Every line below that mentions the word "heeft" should be copied out.

Given data START

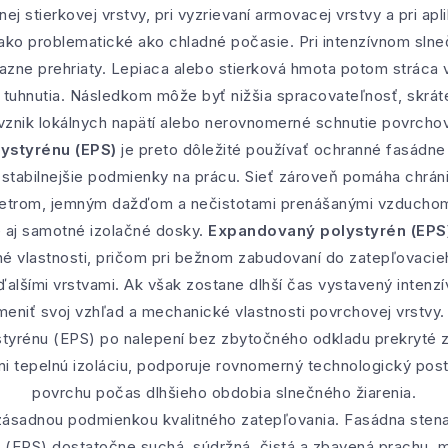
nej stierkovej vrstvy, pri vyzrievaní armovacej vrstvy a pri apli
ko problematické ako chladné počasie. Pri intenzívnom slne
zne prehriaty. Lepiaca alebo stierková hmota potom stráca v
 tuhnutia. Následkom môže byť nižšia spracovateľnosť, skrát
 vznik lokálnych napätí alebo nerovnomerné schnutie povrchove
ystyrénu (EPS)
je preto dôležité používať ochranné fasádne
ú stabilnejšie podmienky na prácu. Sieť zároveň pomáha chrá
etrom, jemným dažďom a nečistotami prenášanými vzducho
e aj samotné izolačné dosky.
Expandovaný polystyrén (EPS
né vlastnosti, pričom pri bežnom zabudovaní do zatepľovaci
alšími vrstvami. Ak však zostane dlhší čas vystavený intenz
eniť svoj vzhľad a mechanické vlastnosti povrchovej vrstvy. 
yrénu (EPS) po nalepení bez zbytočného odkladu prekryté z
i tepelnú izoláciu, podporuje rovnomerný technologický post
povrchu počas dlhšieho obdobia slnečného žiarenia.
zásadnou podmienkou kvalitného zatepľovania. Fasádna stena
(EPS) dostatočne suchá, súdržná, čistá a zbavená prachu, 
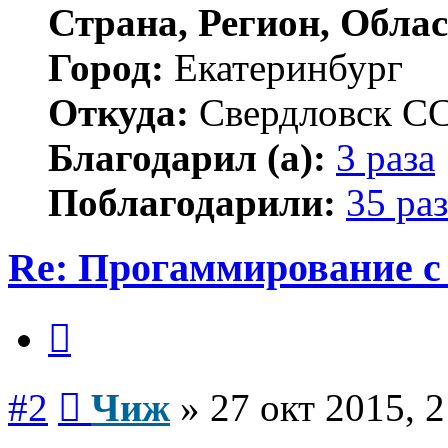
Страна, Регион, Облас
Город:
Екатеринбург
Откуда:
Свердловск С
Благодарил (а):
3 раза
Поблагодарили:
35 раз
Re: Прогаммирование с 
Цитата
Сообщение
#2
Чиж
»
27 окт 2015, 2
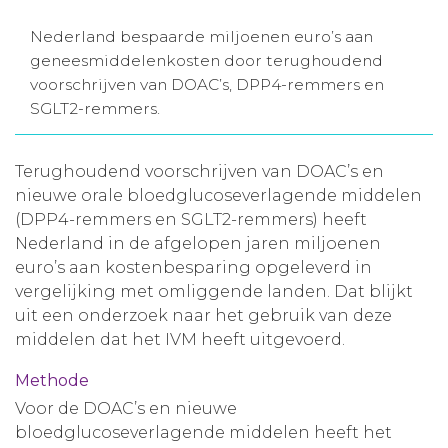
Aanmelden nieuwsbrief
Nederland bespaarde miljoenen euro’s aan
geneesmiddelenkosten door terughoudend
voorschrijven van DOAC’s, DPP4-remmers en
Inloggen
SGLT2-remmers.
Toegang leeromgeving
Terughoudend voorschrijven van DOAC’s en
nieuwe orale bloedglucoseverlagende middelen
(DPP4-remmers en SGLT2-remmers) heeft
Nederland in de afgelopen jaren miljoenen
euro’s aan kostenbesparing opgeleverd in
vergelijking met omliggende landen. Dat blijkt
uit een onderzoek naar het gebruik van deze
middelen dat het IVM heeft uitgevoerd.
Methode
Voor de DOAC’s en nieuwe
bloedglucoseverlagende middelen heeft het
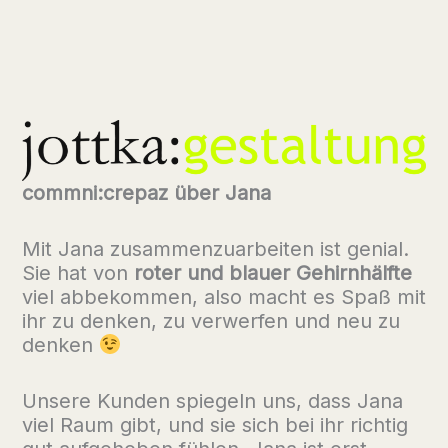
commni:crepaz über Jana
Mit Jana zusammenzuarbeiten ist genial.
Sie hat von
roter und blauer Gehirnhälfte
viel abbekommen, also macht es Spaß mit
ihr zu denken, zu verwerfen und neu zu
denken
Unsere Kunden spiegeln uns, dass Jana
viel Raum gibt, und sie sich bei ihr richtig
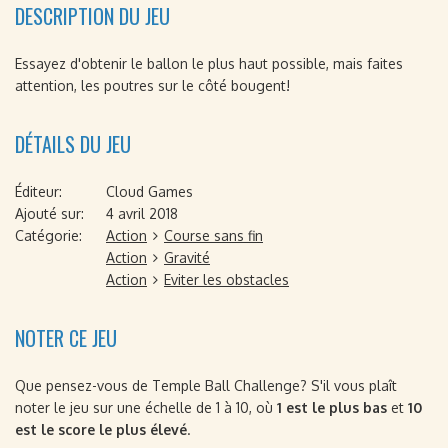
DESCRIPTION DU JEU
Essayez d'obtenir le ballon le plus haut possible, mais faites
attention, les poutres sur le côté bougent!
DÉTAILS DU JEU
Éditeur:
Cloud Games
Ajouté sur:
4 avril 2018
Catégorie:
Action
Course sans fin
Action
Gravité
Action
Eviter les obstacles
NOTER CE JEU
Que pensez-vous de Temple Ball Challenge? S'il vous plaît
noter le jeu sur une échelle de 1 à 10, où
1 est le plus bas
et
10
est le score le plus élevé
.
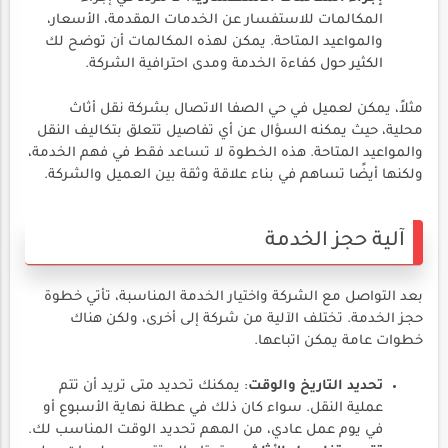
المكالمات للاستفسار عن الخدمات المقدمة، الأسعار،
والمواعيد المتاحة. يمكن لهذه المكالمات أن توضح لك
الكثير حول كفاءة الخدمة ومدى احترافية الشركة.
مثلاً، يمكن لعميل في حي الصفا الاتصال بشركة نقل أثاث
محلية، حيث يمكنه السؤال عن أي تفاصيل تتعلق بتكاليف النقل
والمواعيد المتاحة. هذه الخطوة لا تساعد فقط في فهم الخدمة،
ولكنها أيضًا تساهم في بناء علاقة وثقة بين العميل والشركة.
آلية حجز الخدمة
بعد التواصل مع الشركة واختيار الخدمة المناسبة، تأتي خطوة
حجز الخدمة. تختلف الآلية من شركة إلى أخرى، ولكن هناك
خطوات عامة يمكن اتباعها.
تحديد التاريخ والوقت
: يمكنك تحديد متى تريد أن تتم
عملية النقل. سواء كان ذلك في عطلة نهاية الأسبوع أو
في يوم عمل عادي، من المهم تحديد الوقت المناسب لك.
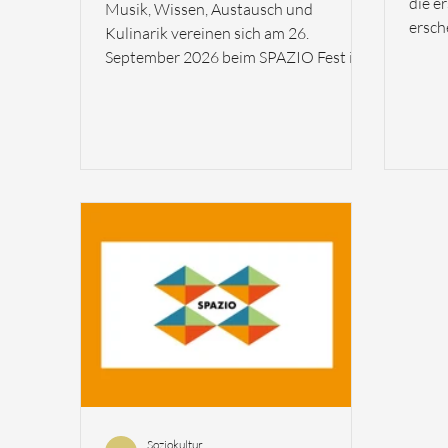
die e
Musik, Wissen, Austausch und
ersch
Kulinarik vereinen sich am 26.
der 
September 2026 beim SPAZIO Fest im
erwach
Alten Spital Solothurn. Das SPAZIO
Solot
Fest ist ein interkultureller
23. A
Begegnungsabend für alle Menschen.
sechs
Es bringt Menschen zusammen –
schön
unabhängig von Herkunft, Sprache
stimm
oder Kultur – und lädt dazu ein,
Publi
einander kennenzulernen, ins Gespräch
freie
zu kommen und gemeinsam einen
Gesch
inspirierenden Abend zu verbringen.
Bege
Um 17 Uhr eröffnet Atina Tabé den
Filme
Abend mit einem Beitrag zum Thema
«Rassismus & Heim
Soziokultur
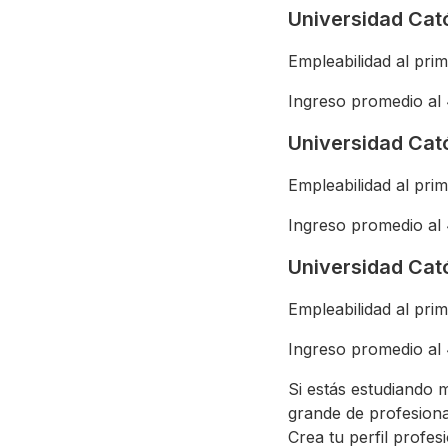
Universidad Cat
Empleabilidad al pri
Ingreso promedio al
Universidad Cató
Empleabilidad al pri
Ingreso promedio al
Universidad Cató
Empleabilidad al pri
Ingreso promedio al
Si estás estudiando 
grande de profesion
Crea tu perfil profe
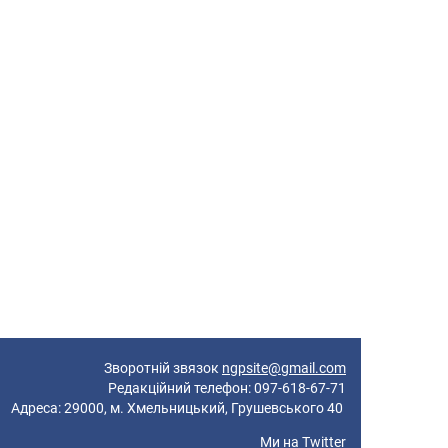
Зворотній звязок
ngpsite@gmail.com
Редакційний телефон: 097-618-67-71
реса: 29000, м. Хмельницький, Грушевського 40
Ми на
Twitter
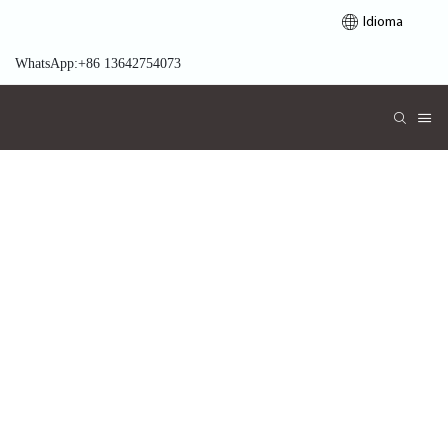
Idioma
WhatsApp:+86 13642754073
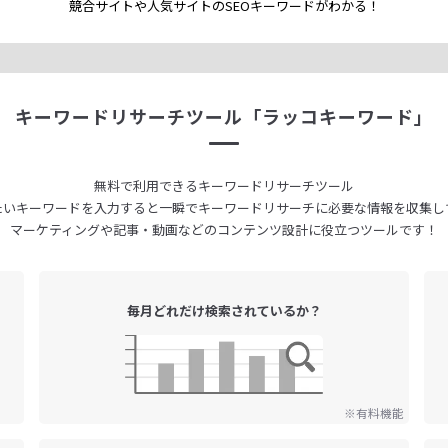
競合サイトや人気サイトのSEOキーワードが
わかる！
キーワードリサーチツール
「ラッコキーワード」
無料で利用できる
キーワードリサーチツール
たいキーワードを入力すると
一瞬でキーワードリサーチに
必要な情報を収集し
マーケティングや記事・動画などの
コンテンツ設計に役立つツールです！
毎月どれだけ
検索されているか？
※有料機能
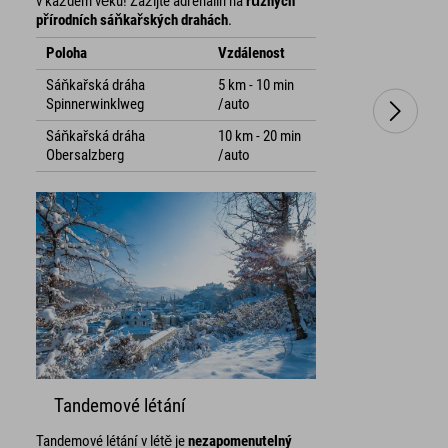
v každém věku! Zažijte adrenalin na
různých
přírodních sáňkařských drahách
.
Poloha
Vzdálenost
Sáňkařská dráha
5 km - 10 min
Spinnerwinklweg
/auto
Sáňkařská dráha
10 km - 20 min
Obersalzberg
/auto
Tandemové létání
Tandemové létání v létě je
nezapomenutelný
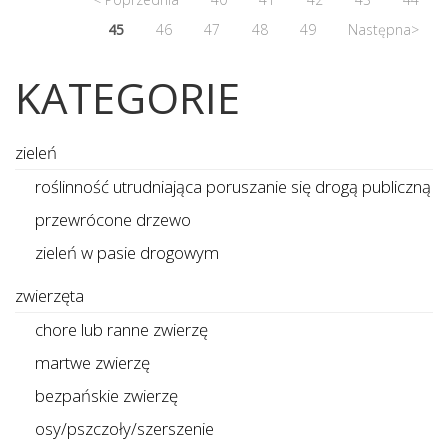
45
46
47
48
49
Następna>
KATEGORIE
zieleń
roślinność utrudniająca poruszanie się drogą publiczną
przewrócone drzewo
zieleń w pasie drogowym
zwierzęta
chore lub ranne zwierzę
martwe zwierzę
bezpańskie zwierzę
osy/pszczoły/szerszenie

Given data END

▶ [Written solution]
(DPP4-remmers en SGLT2-remmers) heeft
middelen dat het IVM heeft uitgevoerd.
bloedglucoseverlagende middelen heeft het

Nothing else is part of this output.